• GIVEN TEXT:
_ _ _ _ _ _ _

I would really like to hear feedback, whether it is good or bad. I am not a writer, and have never wrote anything in my life, but am wanting to try to get started. I am terrible at grammar and spelling. I am craving to write a story, I have so many good ideas I would like to try to write into a story, so I can share my dreams with the world.

Here are my first 13ish for, "Oracle II"

What Are Dreams?
Do you think the dreams are yours, what if they were not your own.
What if when you dream it was actual reality, but just a little further away than anywhere you have ever even thought of consciously.
What if, when you dream you are really having an out of body experience in the eyes and ears and mind of another person, somewhere on a distant planet that has intelligent life.
In this world, this is completely true, and all people dream but only one person, a six thousand year old man who is deceased, known as the oracle when he was alive, could wake up from his drea, and look at a star chart to determine which

[This message has been edited by Nfarrow (edited January 16, 2011).]

[This message has been edited by Kathleen Dalton Woodbury (edited January 17, 2011).]
 


Posted by skadder (Member # 6757) on :
 
This is well over thirteen lines. Here is a guide to help you only post the right amount.

Your intro reads more like an idea than a story. The whole 'what if' thing is what a story is about.

What if the whole world is actually a virtual reality created by machines? Well, that is the story of the matrix. I would suggest just starting the story and doing away with the info-dump explanation. All of this stuff can be explained during the unfolding of the story.
 


Posted by Smiley (Member # 9379) on :
 
Right, I agree with skadder. It could be read as a conversation between someone who is having those dreams and someone else who doesn't believe it happened before.

See if you can move it around to reflect that and still keep your story idea alive.

I think you have a good germ growing here.
 


Posted by EVOC (Member # 9381) on :
 
This seems to be good notes for the start of something good, but I wouldn't use it as the actual start of your story. You have some good ideas written down here just need to refine it.

_ _ _ _ _ _ _

• LISTED ENTRIES:
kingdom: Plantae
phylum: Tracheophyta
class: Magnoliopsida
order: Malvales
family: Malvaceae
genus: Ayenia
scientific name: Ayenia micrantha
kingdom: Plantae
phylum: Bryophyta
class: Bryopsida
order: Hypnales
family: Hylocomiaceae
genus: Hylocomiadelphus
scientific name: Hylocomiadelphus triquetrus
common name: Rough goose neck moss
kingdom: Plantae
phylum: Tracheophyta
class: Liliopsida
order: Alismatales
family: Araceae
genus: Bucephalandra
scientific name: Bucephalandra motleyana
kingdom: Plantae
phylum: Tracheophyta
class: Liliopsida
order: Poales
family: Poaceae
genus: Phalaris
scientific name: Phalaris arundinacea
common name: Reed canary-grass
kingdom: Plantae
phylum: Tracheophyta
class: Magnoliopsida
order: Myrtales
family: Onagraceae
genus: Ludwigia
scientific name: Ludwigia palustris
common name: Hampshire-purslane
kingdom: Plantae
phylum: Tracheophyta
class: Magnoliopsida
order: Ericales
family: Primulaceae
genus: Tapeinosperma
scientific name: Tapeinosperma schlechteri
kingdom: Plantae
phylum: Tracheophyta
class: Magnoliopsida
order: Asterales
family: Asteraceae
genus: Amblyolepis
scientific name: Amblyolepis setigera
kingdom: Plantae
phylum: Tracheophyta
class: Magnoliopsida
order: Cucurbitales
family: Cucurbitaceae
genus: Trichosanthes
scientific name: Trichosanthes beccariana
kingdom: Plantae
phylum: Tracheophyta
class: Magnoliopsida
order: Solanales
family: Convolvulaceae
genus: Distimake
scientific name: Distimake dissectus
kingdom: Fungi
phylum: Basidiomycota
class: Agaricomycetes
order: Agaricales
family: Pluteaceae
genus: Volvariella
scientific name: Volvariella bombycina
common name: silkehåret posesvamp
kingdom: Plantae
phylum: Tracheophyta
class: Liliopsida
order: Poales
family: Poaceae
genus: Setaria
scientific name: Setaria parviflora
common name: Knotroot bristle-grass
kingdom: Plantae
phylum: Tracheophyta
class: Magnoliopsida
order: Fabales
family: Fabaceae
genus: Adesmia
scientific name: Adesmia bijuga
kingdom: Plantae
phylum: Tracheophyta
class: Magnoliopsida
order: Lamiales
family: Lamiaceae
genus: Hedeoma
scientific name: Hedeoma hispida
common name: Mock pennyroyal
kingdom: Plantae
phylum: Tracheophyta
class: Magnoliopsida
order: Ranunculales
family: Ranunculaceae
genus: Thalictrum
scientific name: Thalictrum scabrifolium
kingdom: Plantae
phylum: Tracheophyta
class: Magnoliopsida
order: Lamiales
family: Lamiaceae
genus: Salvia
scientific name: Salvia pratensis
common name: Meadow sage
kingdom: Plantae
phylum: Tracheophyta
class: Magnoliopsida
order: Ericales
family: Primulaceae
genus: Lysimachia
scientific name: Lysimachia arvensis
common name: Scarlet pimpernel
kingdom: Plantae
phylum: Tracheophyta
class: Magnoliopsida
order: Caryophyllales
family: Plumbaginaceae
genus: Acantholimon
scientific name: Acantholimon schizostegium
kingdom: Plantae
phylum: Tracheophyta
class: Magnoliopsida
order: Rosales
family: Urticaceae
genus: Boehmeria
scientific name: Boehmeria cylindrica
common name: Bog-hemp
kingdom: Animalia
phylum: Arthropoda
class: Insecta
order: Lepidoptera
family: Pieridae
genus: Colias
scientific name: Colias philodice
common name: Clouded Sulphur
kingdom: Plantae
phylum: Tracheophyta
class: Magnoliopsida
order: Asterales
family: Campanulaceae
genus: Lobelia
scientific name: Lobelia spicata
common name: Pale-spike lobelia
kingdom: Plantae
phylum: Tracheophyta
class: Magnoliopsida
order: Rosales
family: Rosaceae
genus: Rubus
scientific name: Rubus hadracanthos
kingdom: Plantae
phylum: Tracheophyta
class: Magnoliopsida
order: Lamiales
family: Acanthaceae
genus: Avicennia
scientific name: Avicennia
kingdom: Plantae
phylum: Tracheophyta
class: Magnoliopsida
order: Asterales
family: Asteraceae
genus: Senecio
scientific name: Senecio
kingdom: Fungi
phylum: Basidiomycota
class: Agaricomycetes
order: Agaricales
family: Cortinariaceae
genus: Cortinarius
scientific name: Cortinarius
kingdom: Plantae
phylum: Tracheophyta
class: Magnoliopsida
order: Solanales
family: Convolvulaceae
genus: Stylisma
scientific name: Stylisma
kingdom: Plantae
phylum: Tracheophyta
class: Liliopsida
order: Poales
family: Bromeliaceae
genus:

_ _ _ _ _ _ _

• PROMPT A:
Answer these questions about the writing-feedback thread:
(i) What title does the first poster give the story?
(ii) According to skadder, what story is about the whole world being a virtual reality created by machines?
(iii) According to Smiley, the intro could be read as a conversation between whom?
• PROMPT B: Rename "planet" as "moon" in the writing-feedback thread, and give the passage again, starting with "Here are my" and going on through "has intelligent life.".

• RESPONSE A:
(i) "Oracle II"
(ii) The matrix
(iii) Someone who is having those dreams and someone else who doesn't believe it happened before

• RESPONSE B:
Here are my first 13ish for, "Oracle II"

What Are Dreams?
Do you think the dreams are yours, what if they were not your own.
What if when you dream it was actual reality, but just a little further away than anywhere you have ever even thought of consciously.
What if, when you dream you are really having an out of body experience in the eyes and ears and mind of another person, somewhere on a distant moon that has intelligent life.